Shelton comentó lo que había averiguado de los técnicos forenses:
– Los de Escena del Crimen están a dos velas. Unas cuantas docenas de huellas obvias, que piensan investigar pero que no nos sirven porque ya sabemos que se trata de Holloway. Sus zapatos no dejan una huella reconocible. Y en el aula debe de haber al menos un millón de fibras: lo bastante como para tener ocupados a los chicos del FBI por todo un año. Vaya, y han encontrado esto.
Dio un pedazo arrugado de papel a Bishop, quien se encogió de hombros y se lo pasó a Gillette. Parecían las notas del chaval, referentes a descifrar contraseñas y a desactivar la alarma de la puerta.
– Nadie sabe con certeza dónde estaba aparcado el Jaguar -les comentó Huerto Ramírez-. Y, en cualquier caso, la lluvia ha borrado las huellas de los neumáticos. Como sucede con las fibras, tenemos un millón de cosas en la carretera para analizar pero ¿quién sabe si fue el asesino quien las dejó allí o no?
– Es un hacker -dijo Nolan-. Eso significa que es un delincuente organizado. No va a andar tirando correos basura por ahí mientras anda al acecho de una nueva víctima.
– Estamos interrogando a la gente -prosiguió Ramírez-. Tim sigue pateando la acera con dos o tres agentes de la Central pero nadie parece haber visto nada.
– Vale, tomad el ordenador del chico y nos largamos -les dijo Bishop a Nolan, Sánchez y Gillette.
– ¿Dónde está? -preguntó Sánchez.
El administrador dijo que los acompañaría hasta el departamento informático del internado. Gillette volvió al aula donde se encontraba Jamie Turner y le preguntó qué ordenador había utilizado.

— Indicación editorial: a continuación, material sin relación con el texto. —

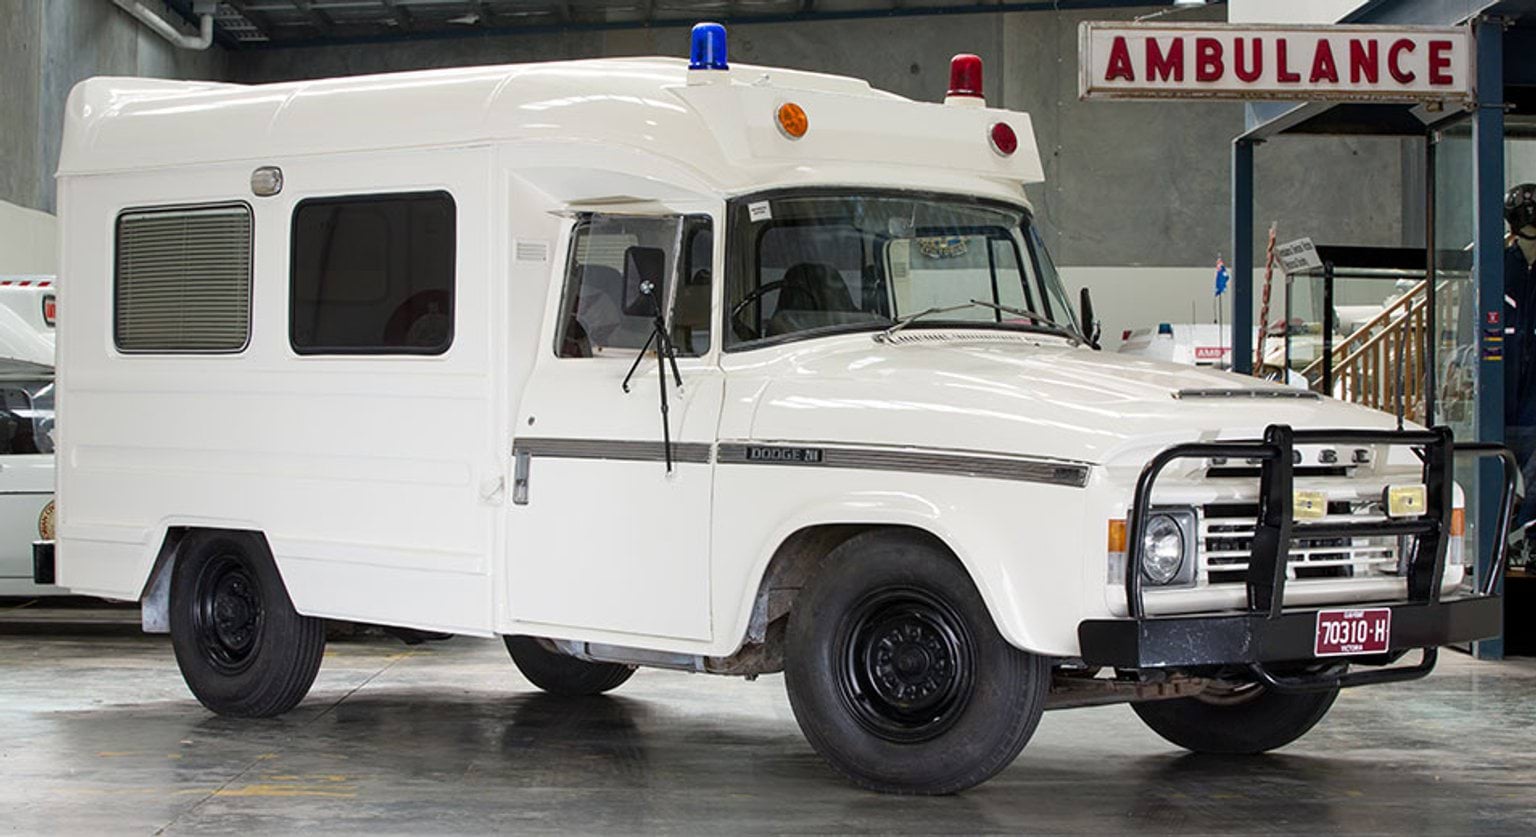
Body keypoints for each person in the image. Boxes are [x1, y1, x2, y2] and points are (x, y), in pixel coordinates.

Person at [1505, 183, 1536, 559]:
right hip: (1503, 396)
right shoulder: (1498, 267)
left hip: (1532, 402)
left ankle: (1523, 535)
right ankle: (1504, 539)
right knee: (1499, 477)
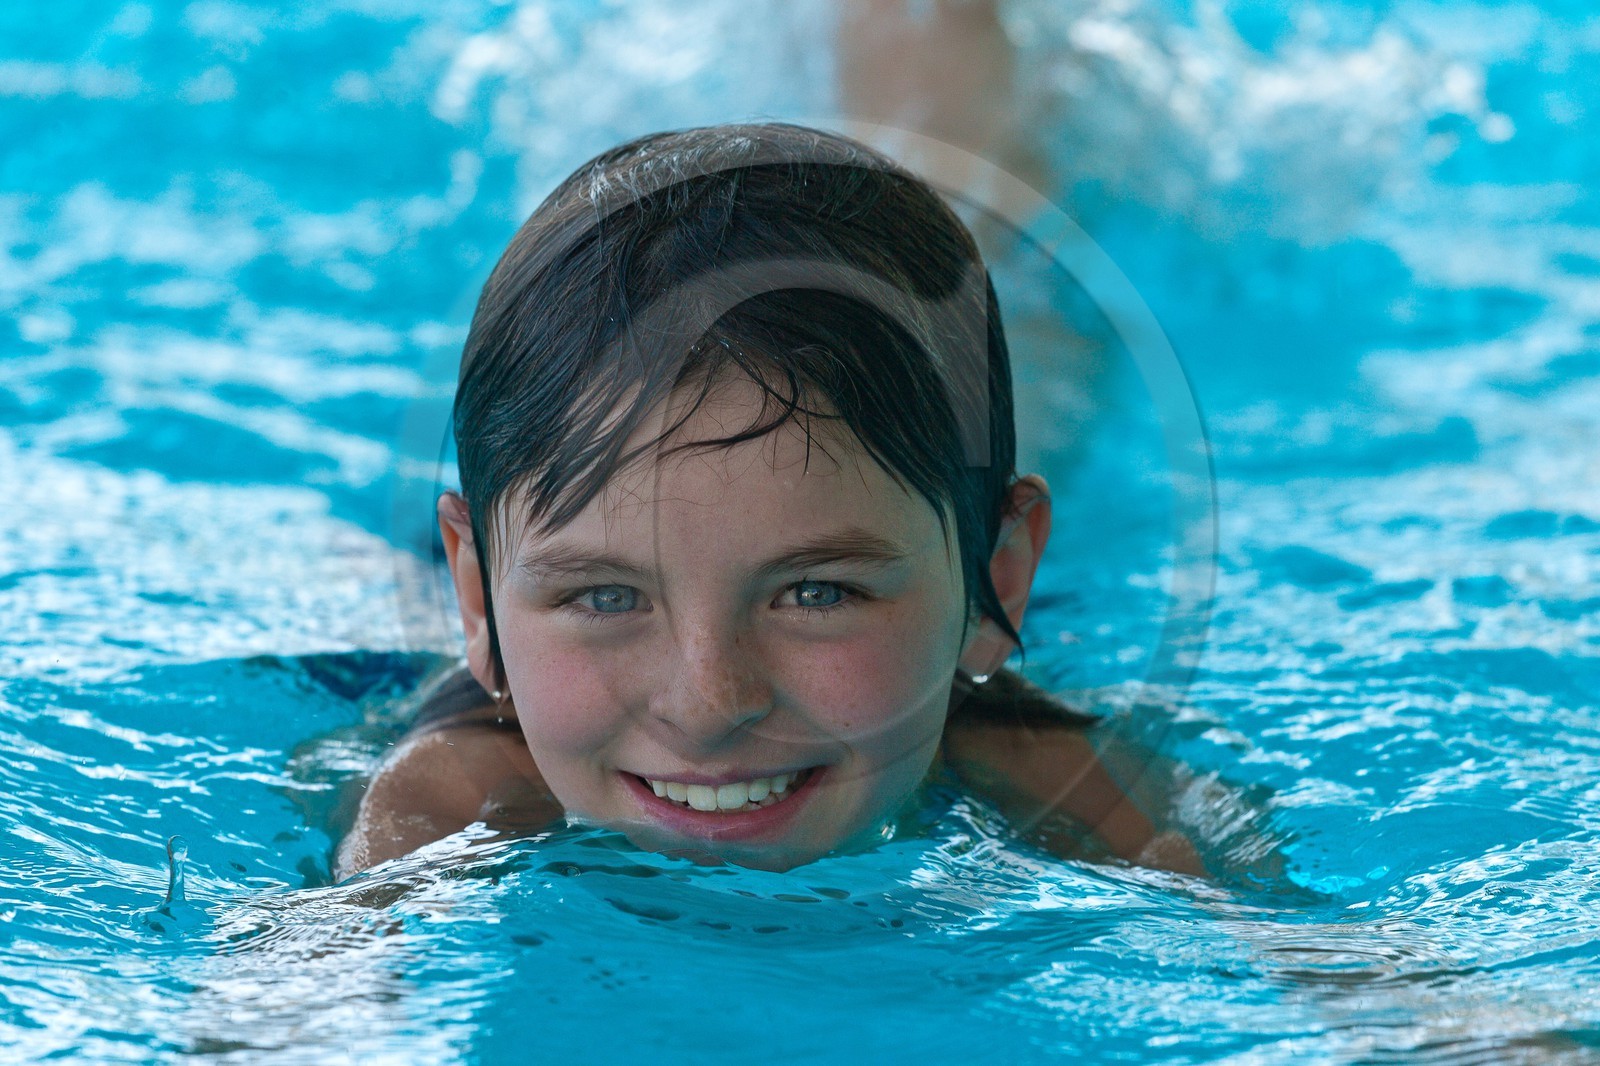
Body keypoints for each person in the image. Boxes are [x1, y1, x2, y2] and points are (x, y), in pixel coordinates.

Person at [335, 122, 1201, 878]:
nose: (709, 706)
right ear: (479, 602)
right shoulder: (445, 800)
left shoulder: (1064, 777)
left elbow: (1298, 964)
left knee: (1040, 325)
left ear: (998, 582)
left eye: (817, 592)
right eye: (605, 596)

– El número tres -respondió el chico, y siguió aplicándose el paño húmedo sobre los ojos.
El equipo vagó por el pasillo en penumbra. Mientras caminaban, Linda Sánchez hizo una llamada desde su teléfono móvil. Así supo (según intuyó Gillette de lo que oía) que su hija aún no estaba de parto. Colgó diciendo: «Dios…».